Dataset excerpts
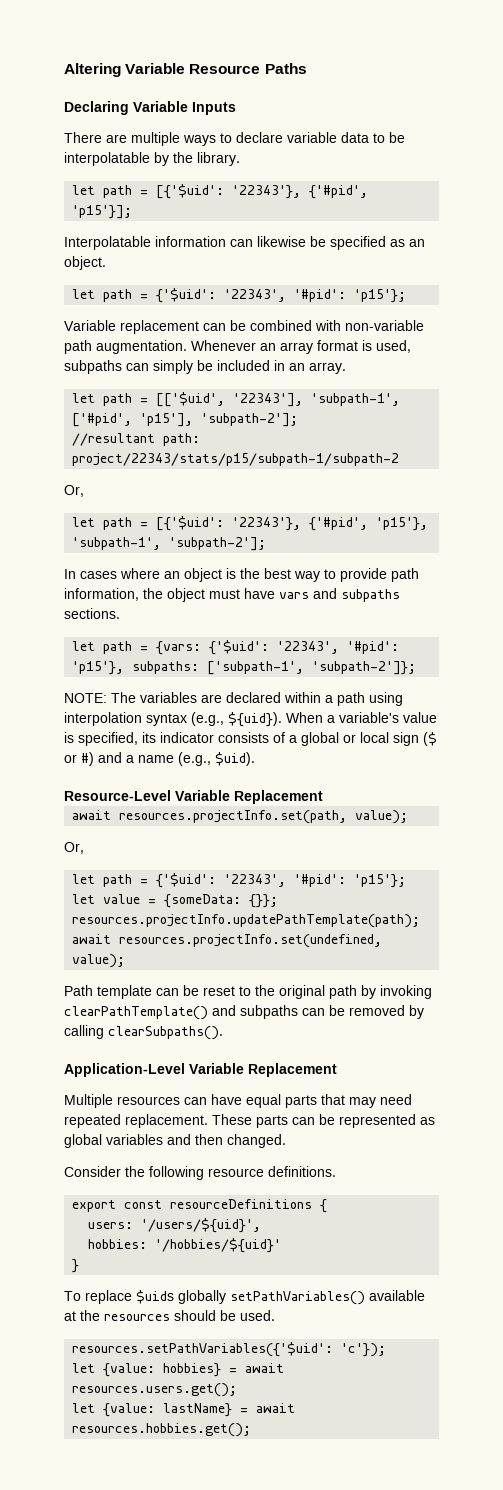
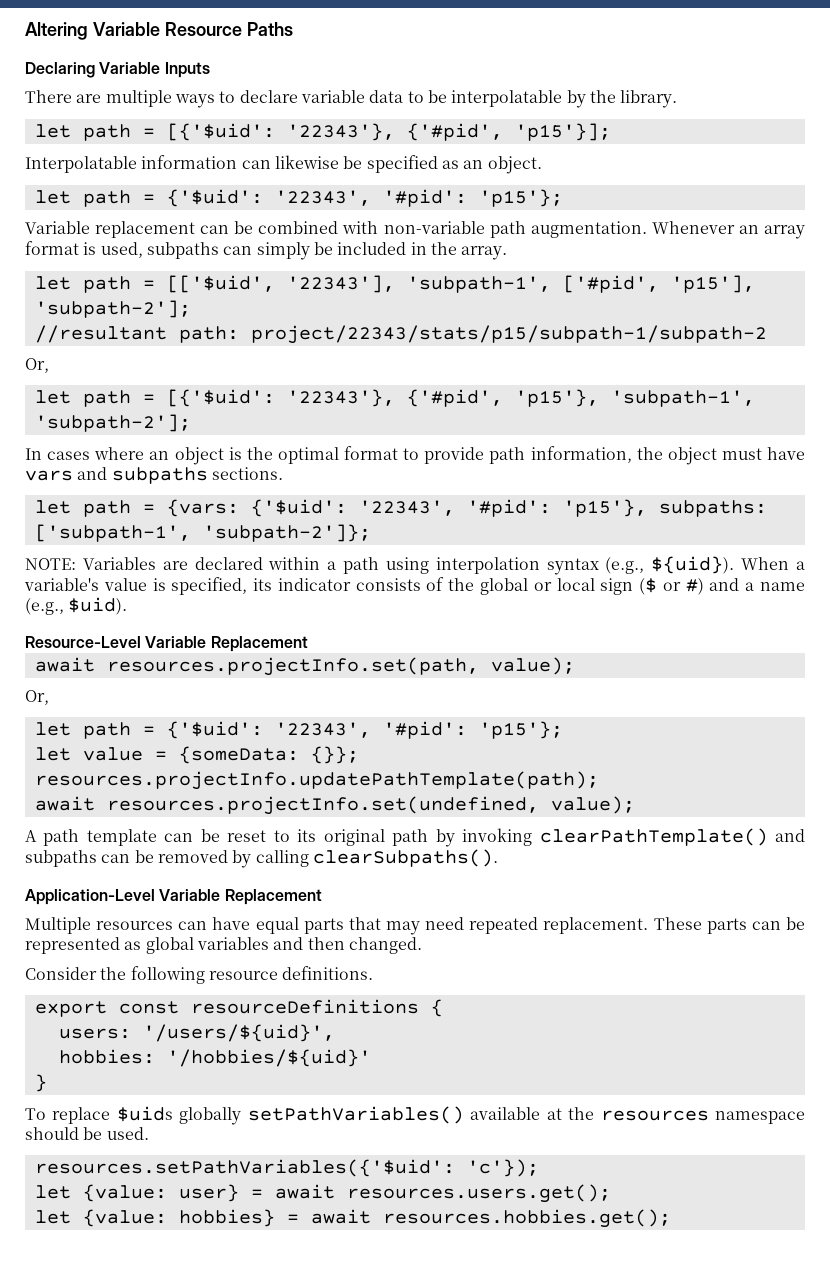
[289,363,305,371] an -> [430,242,457,255] the
[264,568,320,582] best way -> [277,446,398,464] optimal format
[111,692,197,703] The variables -> [82,557,156,570] Variables
[289,735,297,743] a -> [448,578,475,591] the
[64,985,93,996] Path -> [25,829,80,846] A path
[255,985,275,996] the -> [297,829,317,842] its
(170, 1317) none -> [715,1111,806,1124] namespace
[163,1363,222,1377] hobbies} -> [178,1184,239,1202] user}
[163,1403,233,1417] lastName} -> [178,1209,275,1227] hobbies}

EXERCISE INSTRUCTIONS:
Aside from the pictures, copy all of the entries exactly.

RESULT FOR THIS EXERCISE:
[289,363,305,371] an -> [430,242,457,255] the
[264,568,320,582] best way -> [277,446,398,464] optimal format
[111,692,197,703] The variables -> [82,557,156,570] Variables
[289,735,297,743] a -> [448,578,475,591] the
[64,985,93,996] Path -> [25,829,80,846] A path
[255,985,275,996] the -> [297,829,317,842] its
(170, 1317) none -> [715,1111,806,1124] namespace
[163,1363,222,1377] hobbies} -> [178,1184,239,1202] user}
[163,1403,233,1417] lastName} -> [178,1209,275,1227] hobbies}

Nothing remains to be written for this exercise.